12 responses to “Google Search Rivals Call on EU to Do Something”

  1. bschnatt

    No one, absolutely no one, is being blocked from finding out about other search engines, or switching to one (although I can't speak to the situation in oppressive nations). This is just sour grapes. Want more people to use your search engine? Build a better search engine!

    • yoshi

      I think that's easy to say from our point of view, meaning anyone that visits this site regularly. But people like my mom will use whatever is in front of them. Which is exactly why Google pays Apple billions of dollars each year to be the default.

      • bschnatt

        Right, but she doesn't care to find an alternative. My point is that no one is being blocked from finding one if they want one (unless you're in China or whatever)..

  2. proftheory

    What they would prefer is that Google can't be selected as the default search engine period.

  3. SvenJ

    Simple solution. Don't load Chrome.

  4. red.radar

    To get people to switch you have to build a better product to give them a reason to learn or care to switch. Simply having a me-too product is not enough.

    That being said... There are efforts that can be done to level the playing field. You could ban exclusivity agreements and give people the opportunity to choose.

    Google while great at somethings their search result quality has declined over the years and as such I think there is room for improvement. The Ad links are terrible.

  5. Saarek

    I've tried the competition and I really really wanted them to be good enough for me to make the switch, primarily due to privacy concerns.

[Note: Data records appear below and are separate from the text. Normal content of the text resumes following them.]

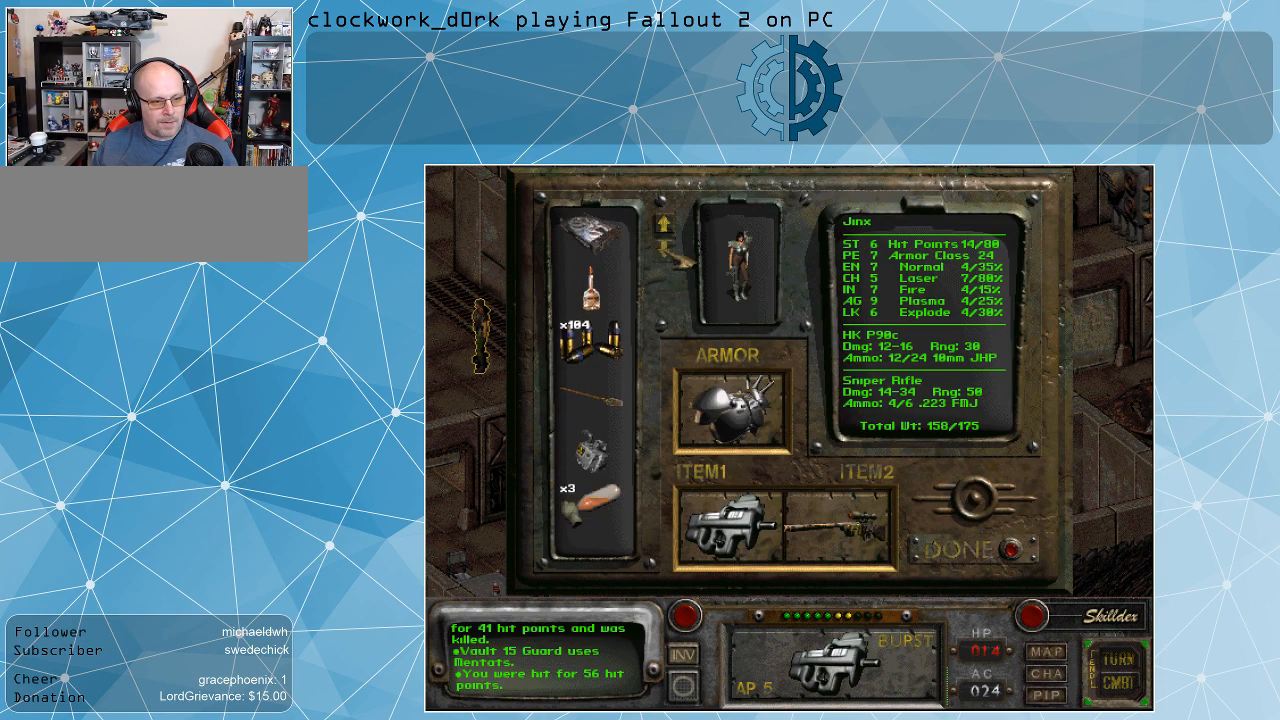
{"keys": [], "mouse": [], "events": [[67, "mouse_left", "up"], [133, "mouse_left", "down"], [233, "mouse_left", "up"], [333, "mouse_left", "down"], [367, "mouse_left", "up"]]}
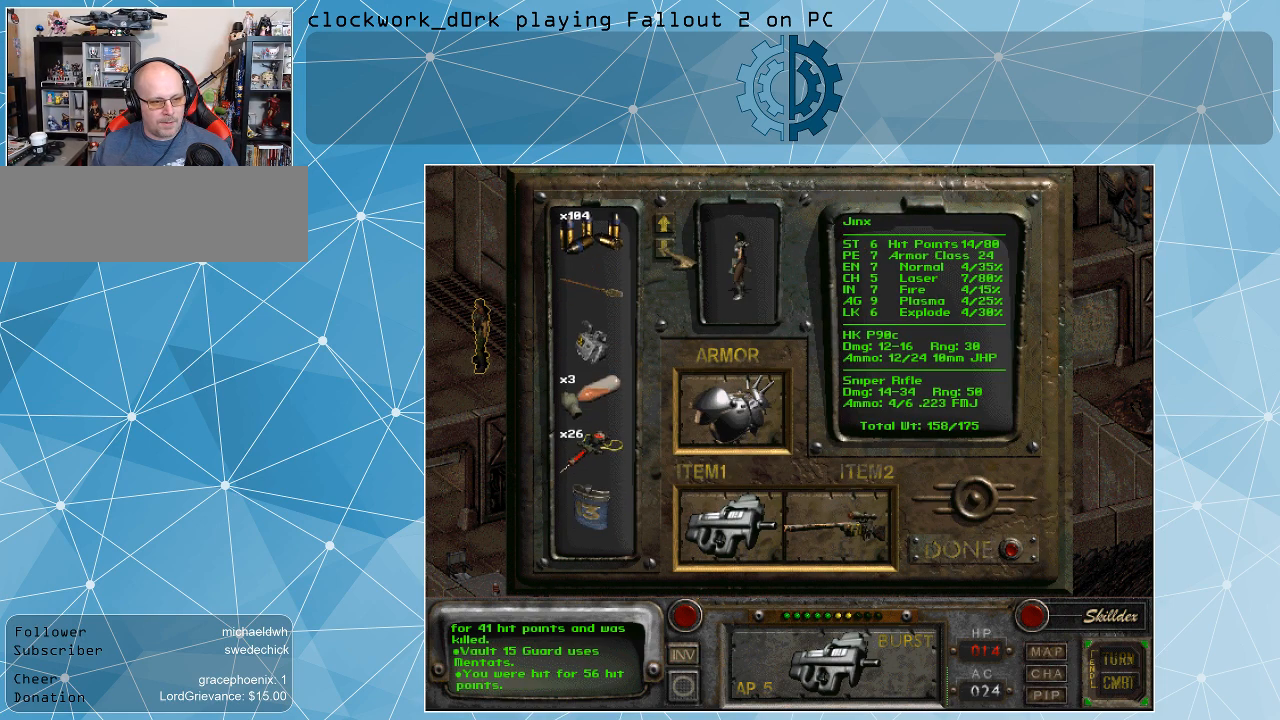
{"keys": [], "mouse": [], "events": [[167, "mouse_left", "down"], [267, "mouse_left", "up"]]}
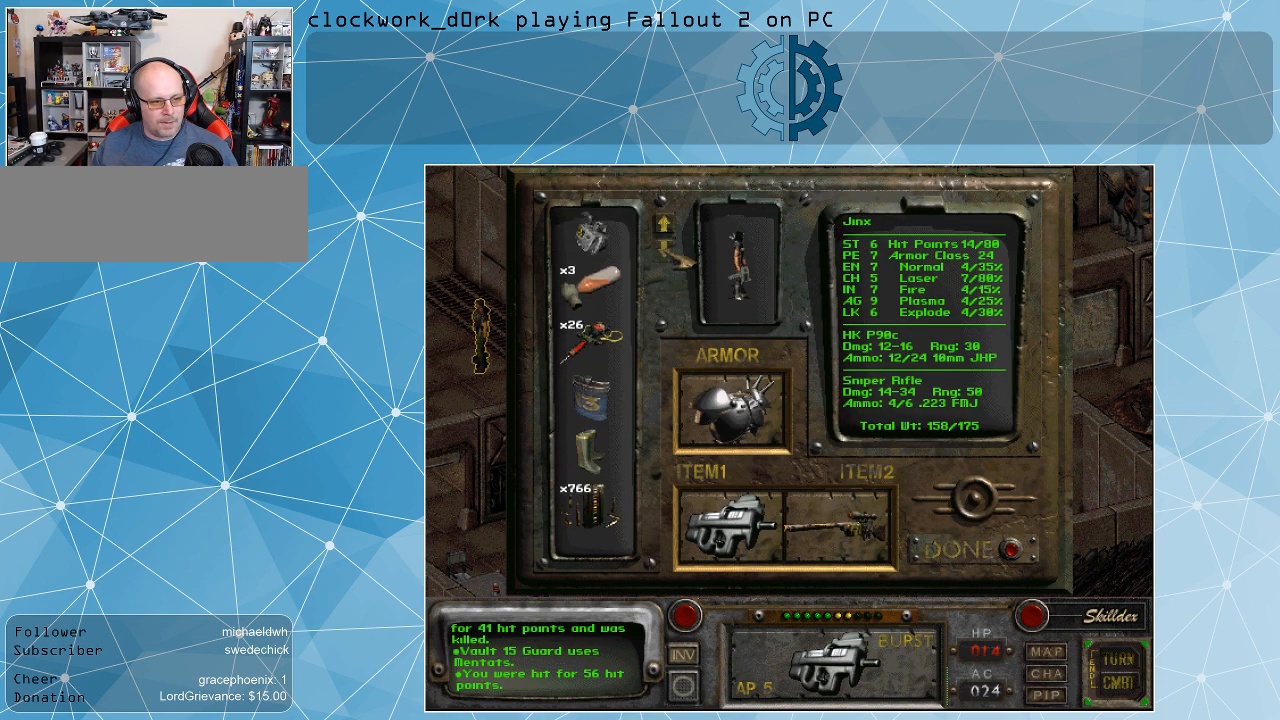
{"keys": [], "mouse": ["left"], "events": [[33, "mouse_left", "down"], [133, "mouse_left", "up"], [467, "mouse_left", "down"]]}
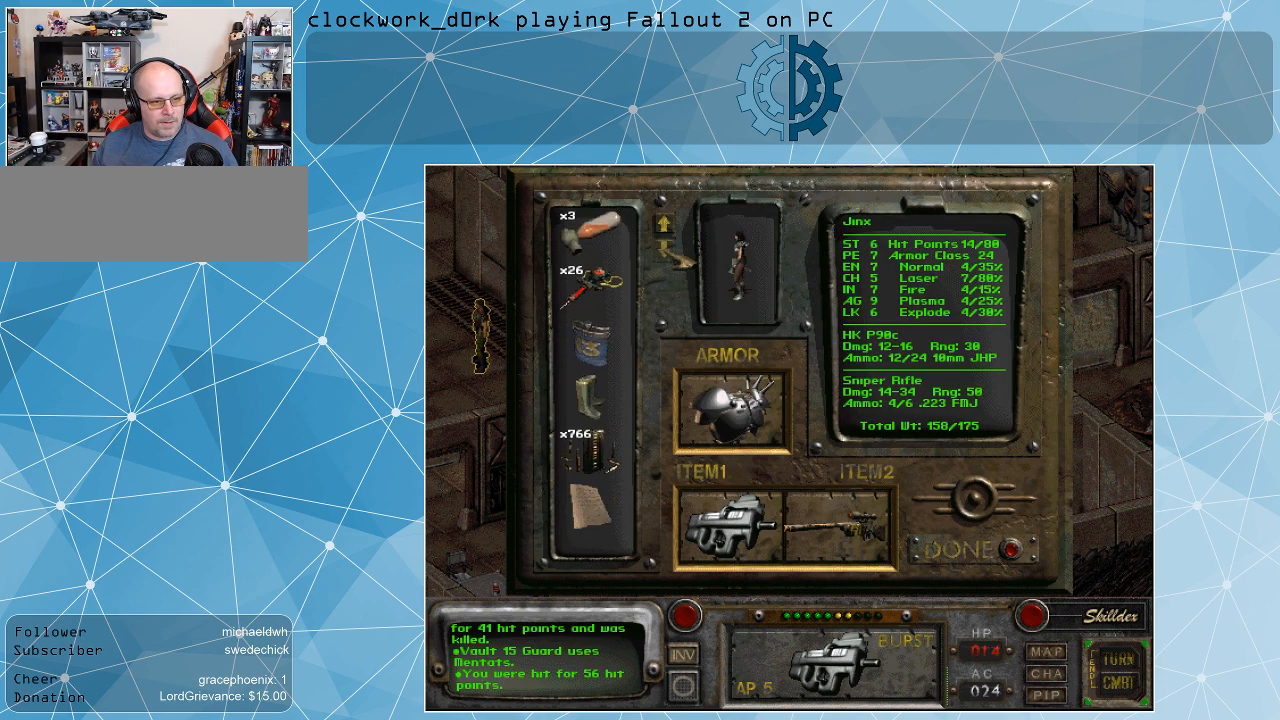
{"keys": [], "mouse": [], "events": [[67, "mouse_left", "up"], [200, "mouse_left", "down"], [300, "mouse_left", "up"], [367, "mouse_left", "down"], [467, "mouse_left", "up"]]}
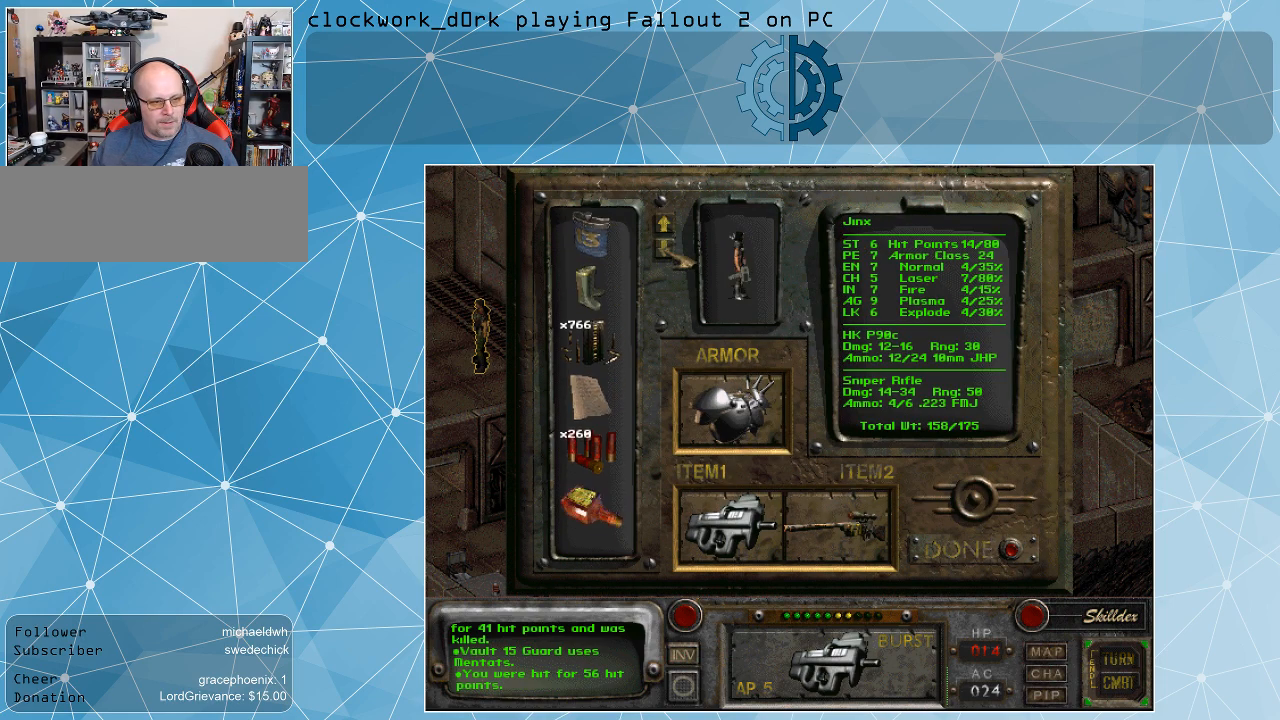
{"keys": [], "mouse": [], "events": [[167, "mouse_left", "down"], [300, "mouse_left", "up"], [400, "mouse_left", "down"], [500, "mouse_left", "up"]]}
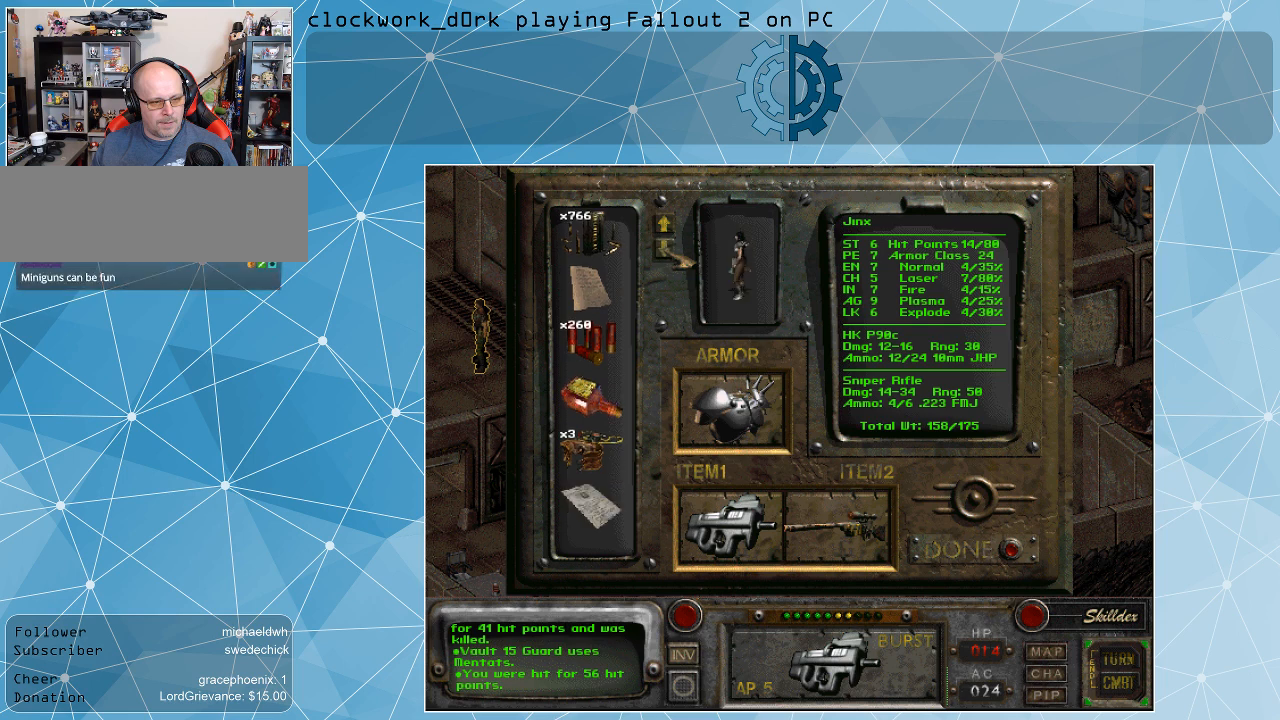
{"keys": [], "mouse": [], "events": []}
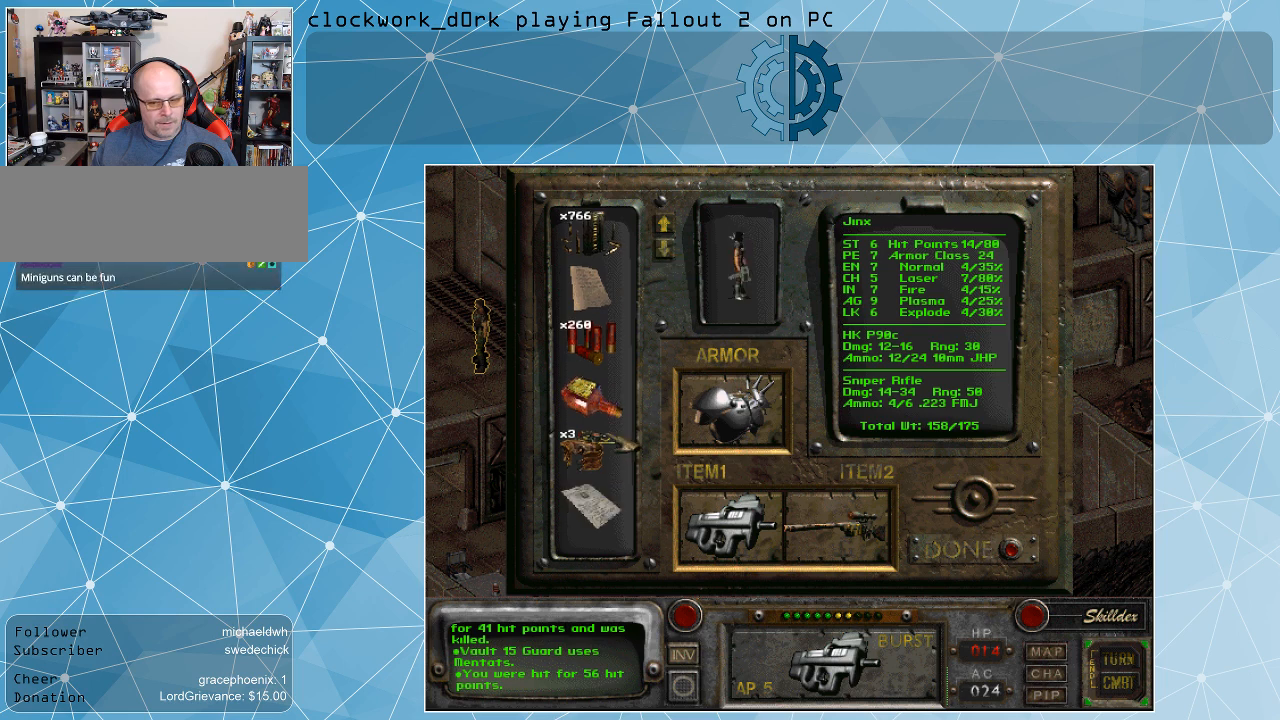
{"keys": [], "mouse": [], "events": []}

    Unfortunately they all suck in comparison to Google Search, at least for me.

    • wright_is

      I switched to DuckDuckGo nearly 3 years ago now. I think I've had to call up Google less than half a dozen times since. I guess it depends on what you are searching for, for me, a majority of what I search for comes up on the first page, generally towards the top.

      It has only been with very technical and very new IT problems that I've had to resort to Google.

      • gelfer

        Same here. The very, very few times I fire up my 'spyware browser' and use google search, I end up with the same (absense of) information that DDG delivered. It's mostly just for confirmation that the thing I'm looking for, is just not documented (yet).

  6. lightbody

    I have changed my search engines to a mixture of Bing and DuckDuckGo - I still use Google, but its now a deliberate choice rather than my default. For some searches, there's no question that Google still gives the best results though...

  7. omen_20

    I've used Ecosia as my default for 5+ years. It works just fine, but I will switch to Google if what I need is a widget, or fact card. We also have Nest speakers and Hub, but I don't mind Google knowing I ask about business times or weather.